FRAGMENTO DEL DOCUMENTO =>

Para todas aquellas personas que habitualmente viven su entorno como hostil, la salida es el regreso a la vieja normalidad. Aquella en la que la realidad se confunde con sus peores temores, que viven en un estado de permanente alarma. No esperan nada de su capacidad de generar anticuerpos porque saben que no existe vacuna para la maldad y el odio. Sólo la reclusión les parece una buena medida “sanitaria”.
Los que prefieren no saber
Para la mayoría, salir supone una oportunidad que aprovechan tomando precauciones, sin ignorar ni los riesgos ni su propio miedo, sentimiento necesario para autoprotegerse. Laia tiene sus rituales de salida que incluyen la mascarilla, los guantes y el gel. Al volver, sigue también una secuencia de acciones de desinfección. Le resulta molesto, incluso duda si todo eso será “realmente necesario”, pero de momento es su modo de salir segura.

TAREAS PROPUESTAS =>
• 1. Copie del fragmento el pasaje que arranca con "Los que prefieren" y continúa hasta "de salir segura.".
• 2. Según el fragmento, ¿qué incluyen los rituales de salida de Laia?

MATERIAL DE ORIGEN =>
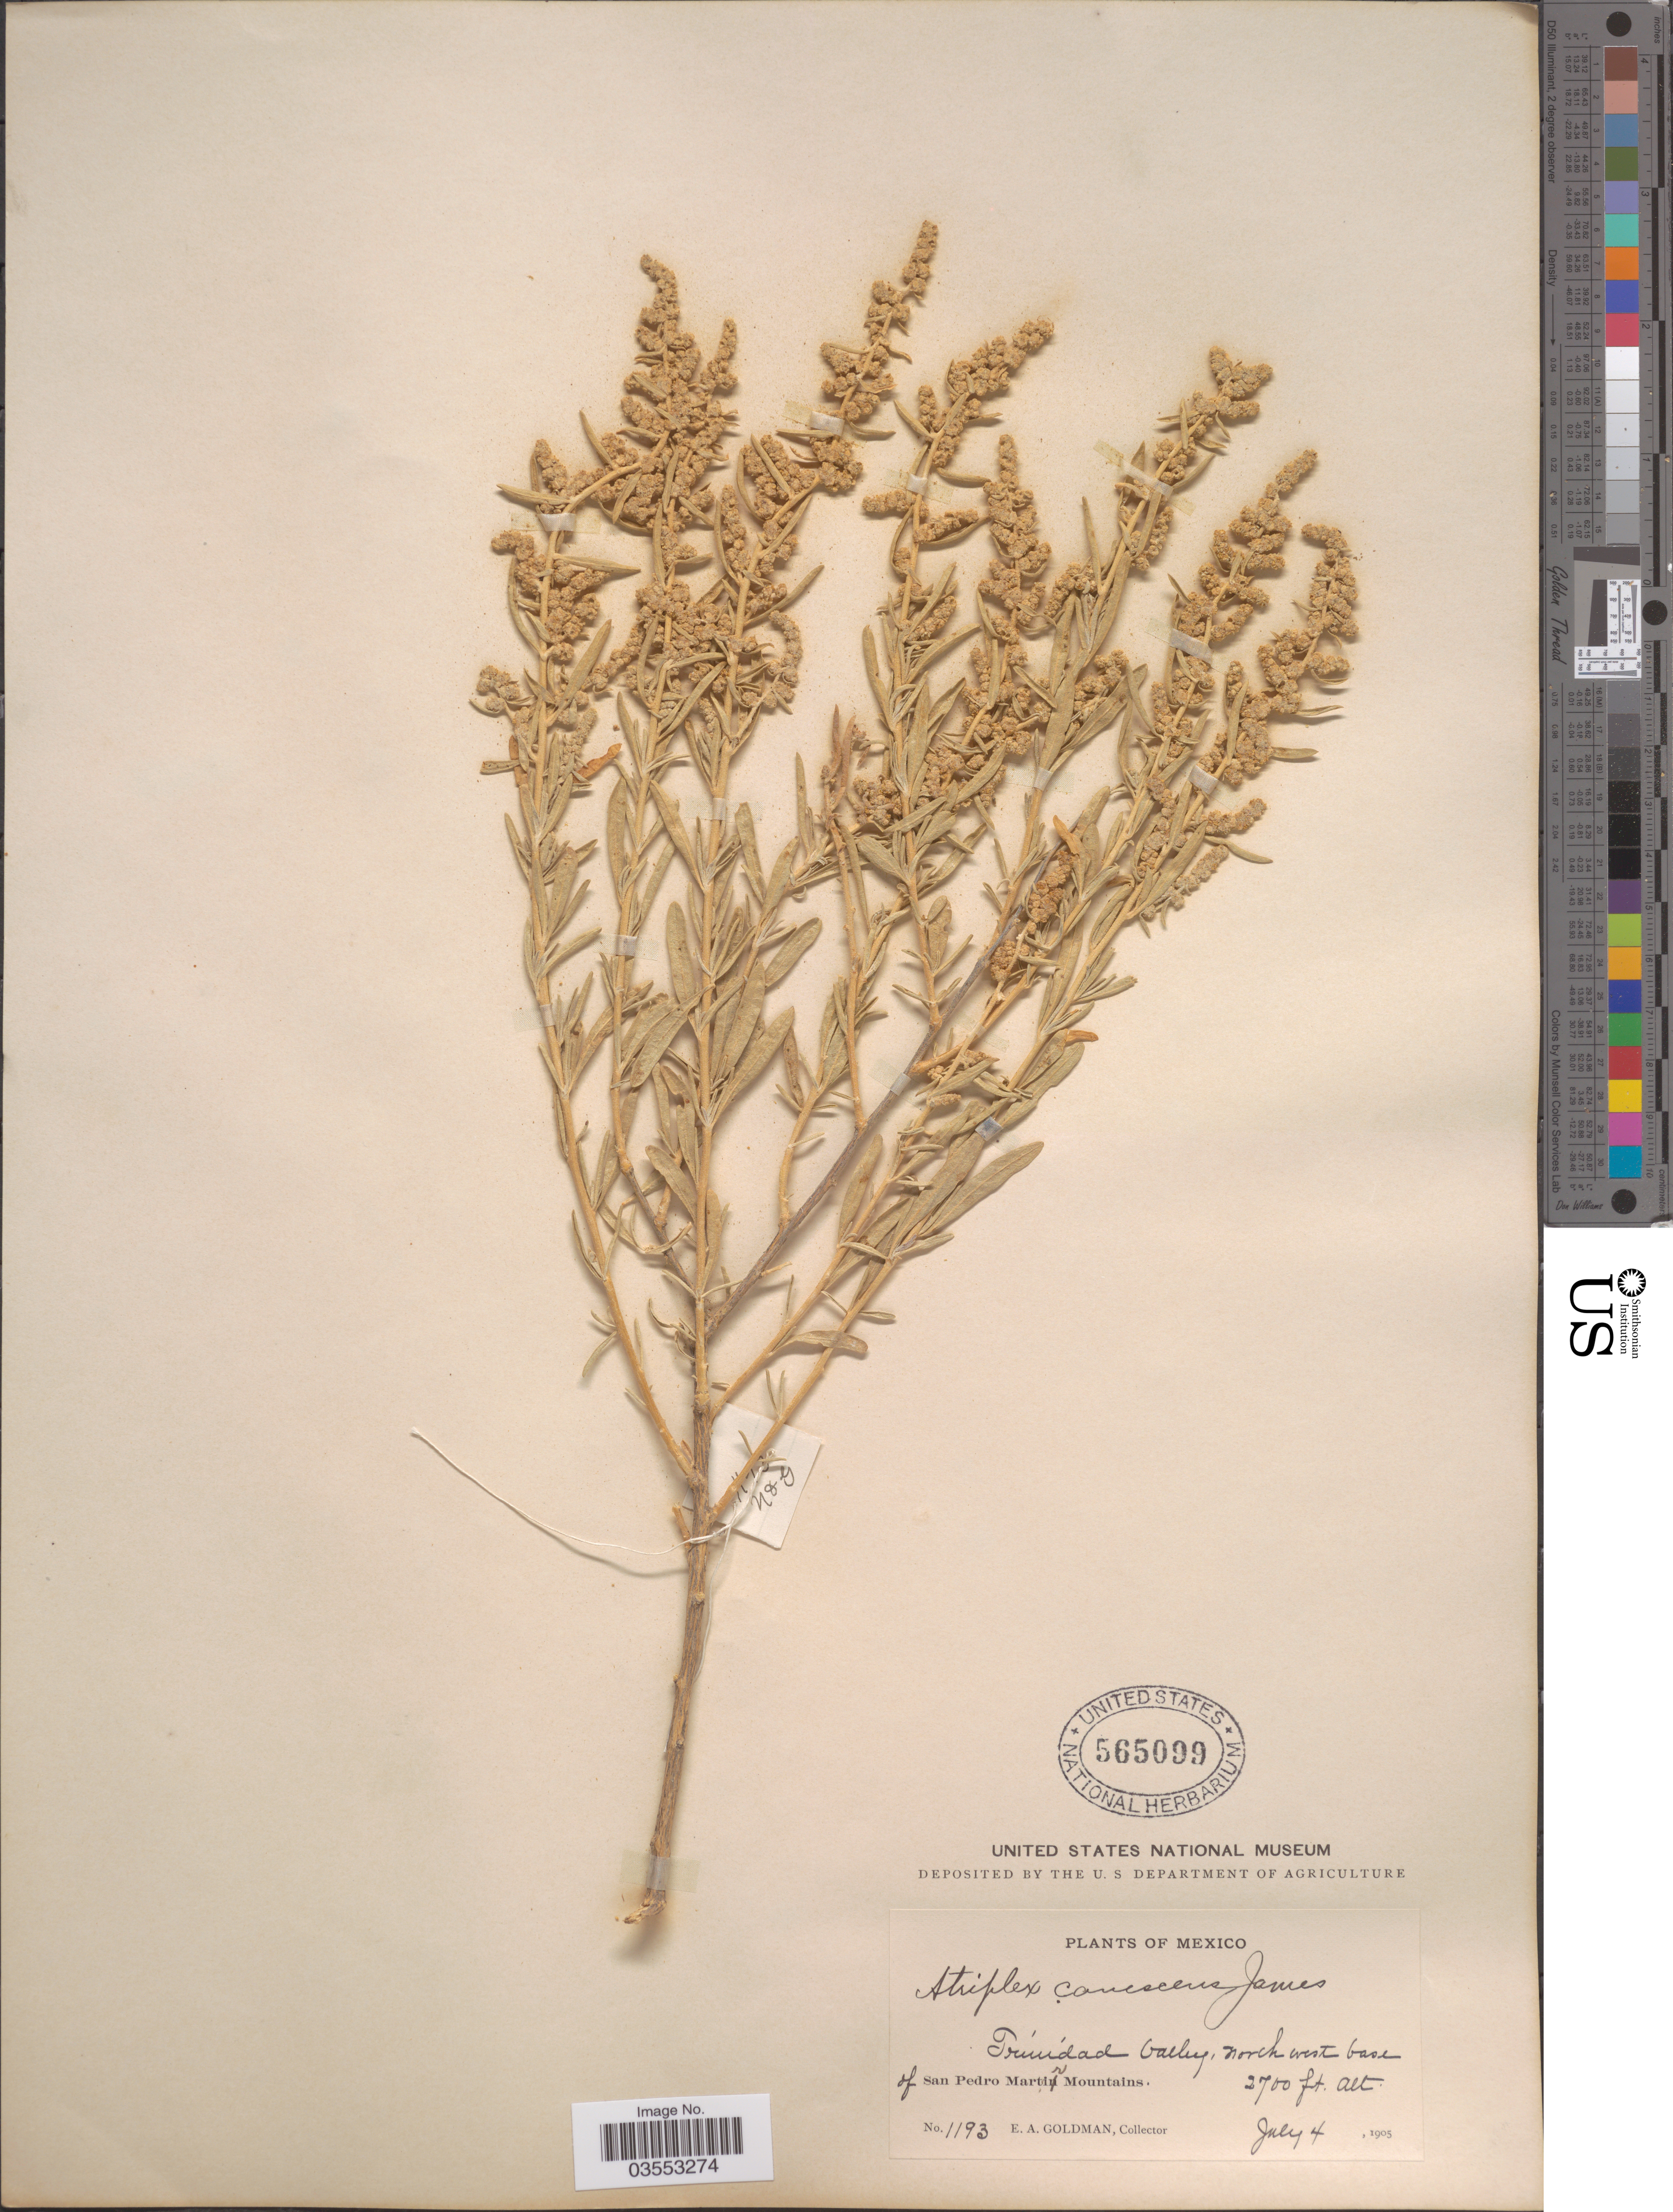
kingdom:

SOLUCIONES PROPUESTAS =>
• 1.
Los que prefieren no saber
Para la mayoría, salir supone una oportunidad que aprovechan tomando precauciones, sin ignorar ni los riesgos ni su propio miedo, sentimiento necesario para autoprotegerse. Laia tiene sus rituales de salida que incluyen la mascarilla, los guantes y el gel. Al volver, sigue también una secuencia de acciones de desinfección. Le resulta molesto, incluso duda si todo eso será “realmente necesario”, pero de momento es su modo de salir segura.

• 2. La mascarilla, los guantes y el gel.